Não é que a adaptação de Gyllenhaal seja precária, ou propriamente ruim. O problema é mesmo a natureza do livro de Ferrante —um mergulho na mente de uma mulher, Leda, que passa o livro todo apresentando ao leitor suas sempre fascinantes, e por vezes inusitadas, percepções sobre o que a rodeia e as sensações ambivalentes diante do que lhe acontece. Tornar esse tipo de material tão abstrato em algo palpável na tela é extremamente difícil —impossível, talvez.

A diretora de primeira viagem faz o que pode, e consegue realizar um filme até certo ponto fluido, que tem lá seus pontos de interesse. Na trama, Leda é uma professora universitária que viaja sozinha de férias, indo descansar em um vilarejo praiano.
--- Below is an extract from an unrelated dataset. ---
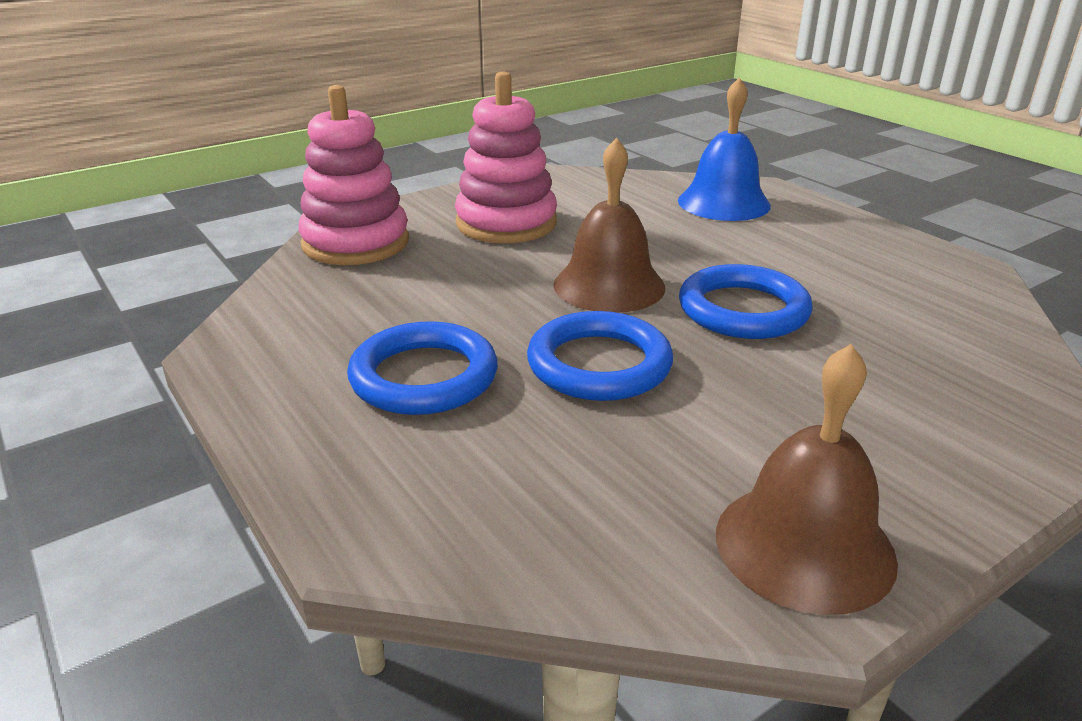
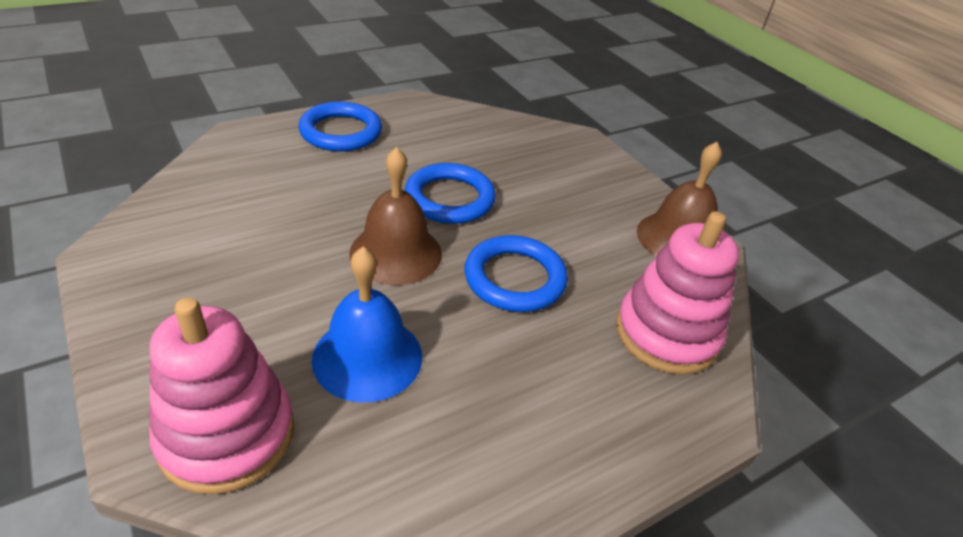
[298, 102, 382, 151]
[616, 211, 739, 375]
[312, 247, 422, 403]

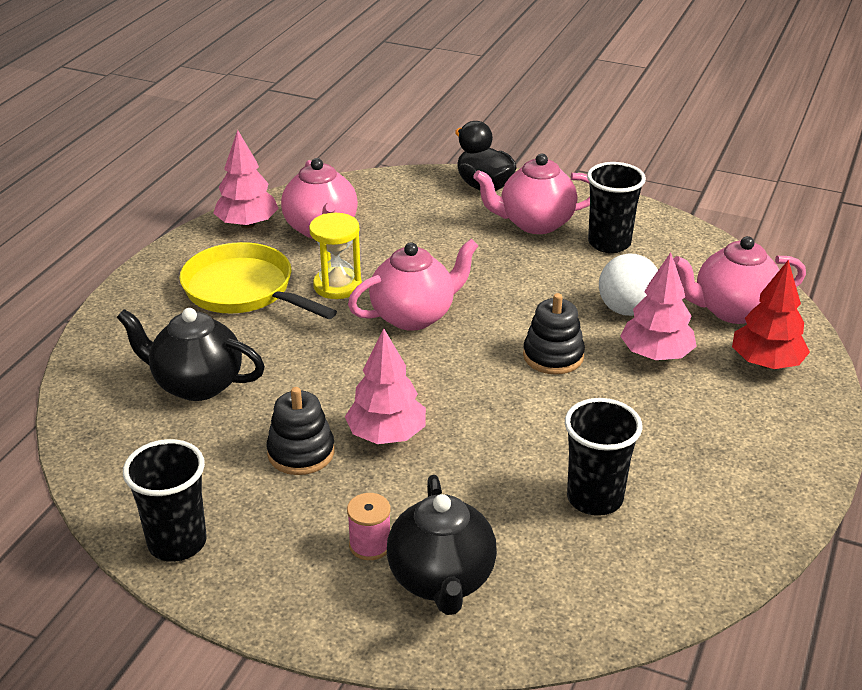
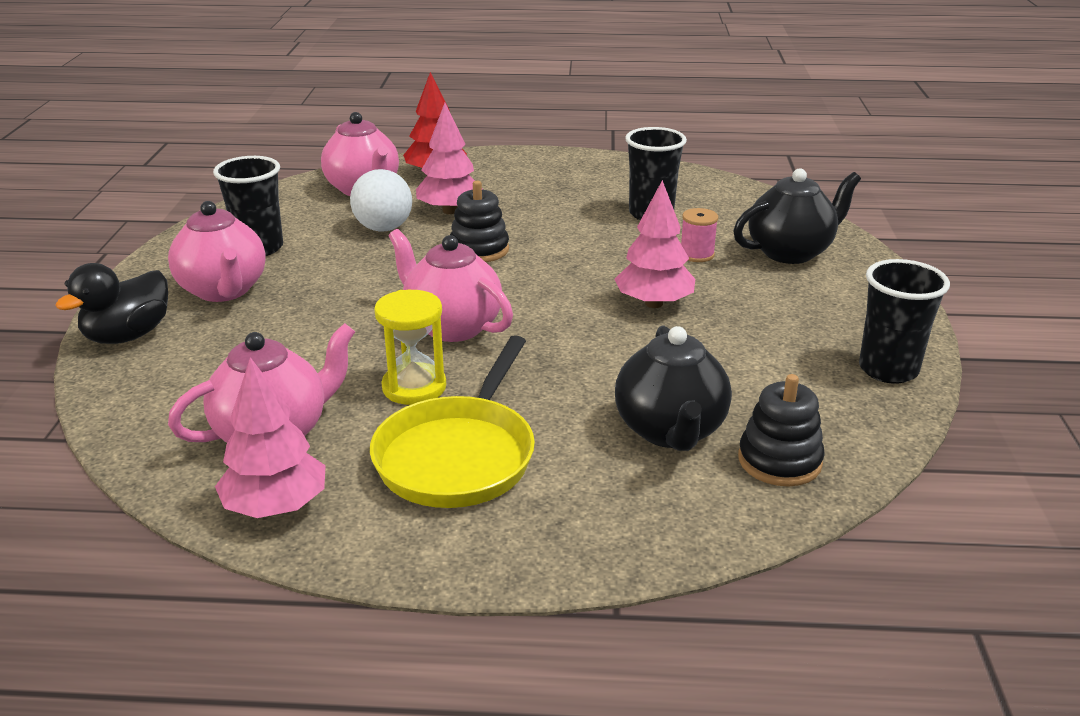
[738, 374, 825, 487]
[681, 208, 718, 262]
Ali, conhece a jovem Nina e a pequena Elena, mãe e filha, e passa a observá-las com atenção.

A forte ligação entre as duas a faz pensar em sua própria relação com suas duas filhas, hoje adultas, e das dificuldades que teve ao criá-las —em um período de crise, quando ainda eram crianças, chegou a abandoná-las para poder se reencontrar.

“Muito habitualmente, nós somos apresentadas em livros a coisas bacanas sobre nós, quando na verdade temos um espectro enorme dentro da gente”, diz Gyllenhaal. “Pode ser desconfortável entrar em contato com uma mulher assim como Leda, mas também pode ser reconfortante, porque você também pode perceber outros aspectos e dizer: ‘Ufa, não sou a única a pensar assim’.”
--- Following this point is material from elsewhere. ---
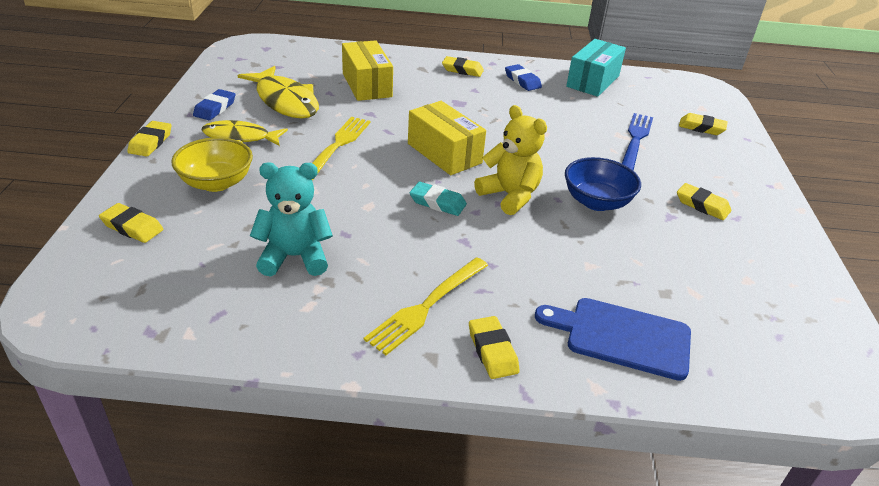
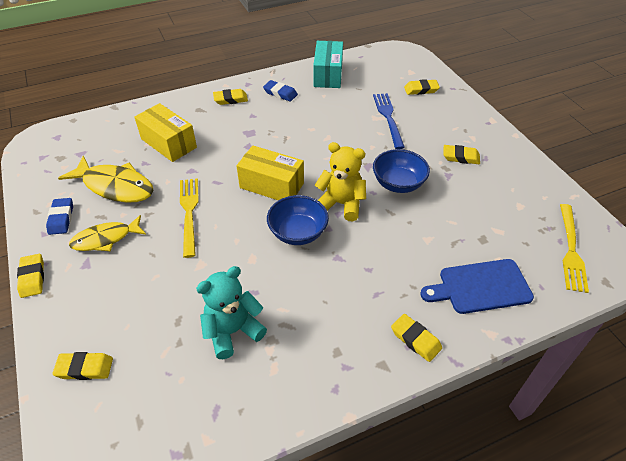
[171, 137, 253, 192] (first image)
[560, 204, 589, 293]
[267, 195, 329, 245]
O que torna o livro de Ferrante precioso, e não apenas bom, são justamente esses aspectos inesperados, que o leitor reconhece como sendo parte de si, às vezes sem nem ter ideia disso antes de ler. E há na escrita da autora, para além de seu estilo literário, uma construção extremamente bem feita de espelhamentos entre as relações das personagens —em possibilidades múltiplas, há sempre um elo de natureza materna envolvendo Leda, suas duas filhas, sua mãe, Nina, Elena, Rosaria (que no filme se chama Callie), Boneca e outros.

No longa, essa questão aparece sempre de maneira muito limitada. Quando vemos os flashbacks de Leda e suas filhas pequenas, as cenas parecem existir para apenas reiterar o quanto criar aquelas duas crianças é um estorvo para a mãe, como se fossem uma justificativa para sua fuga de casa.

Mas, no livro, cada episódio entre Leda e as filhas ressalta um aspecto específico sobre a maternidade —ou, em última análise, entre o convívio de duas mulheres. O empobrecimento do material original ao ir para a tela é por vezes constrangedor.

Gyllenhaal até consegue algumas cenas vigorosas, mas todo o trecho em que Leda passa em Londres é uma bagunça —aliás, também no livro é a parte menos inspirada. Felizmente, porém, ela pode contar com a talentosa Jessie Buckley, que interpreta com garra Leda na juventude, embora ela pouco ou nada tenha a ver com a versão mais madura proposta por Colman.

(Da esq. para dir.) Olivia Colman, Maggie Gyllenhaal e Dakota Johnson na 78ª edição do Festival de Cinema de Veneza, em 3 de setembro de 2021 - Miguel Medina/AFP

Pouco importa: é sempre interessante ver tanto a Leda de Colman quanto a de Buckley, ainda que nenhuma das duas tenha muita relação com a criada por Ferrante. Mas são duas atrizes que têm o dom de segurar o espectador.

O fato de o filme ter sido apresentado em Veneza apenas dois dias após o magnífico “Madres Paralelas”, o estudo de Pedro Almodóvar sobre a maternidade que atinge níveis bem mais profundos, acaba prejudicando ainda mais o potencial de “The Lost Daughter”. Para um primeiro filme, é um trabalho satisfatório, mas talvez fosse melhor que Gyllenhaal começasse com um material menos complicado.

A cineasta diz que, enquanto lia Ferrante, sentia tal deslumbramento que achou que seria um desperdício que sua relação com o livro se restringisse só às leituras em seu quarto. Mas se o universo que criou em sua cabeça corresponde ao que conseguiu transpor para seu filme, então a leitura foi boa, mas bem aquém do potencial que a obra permitia.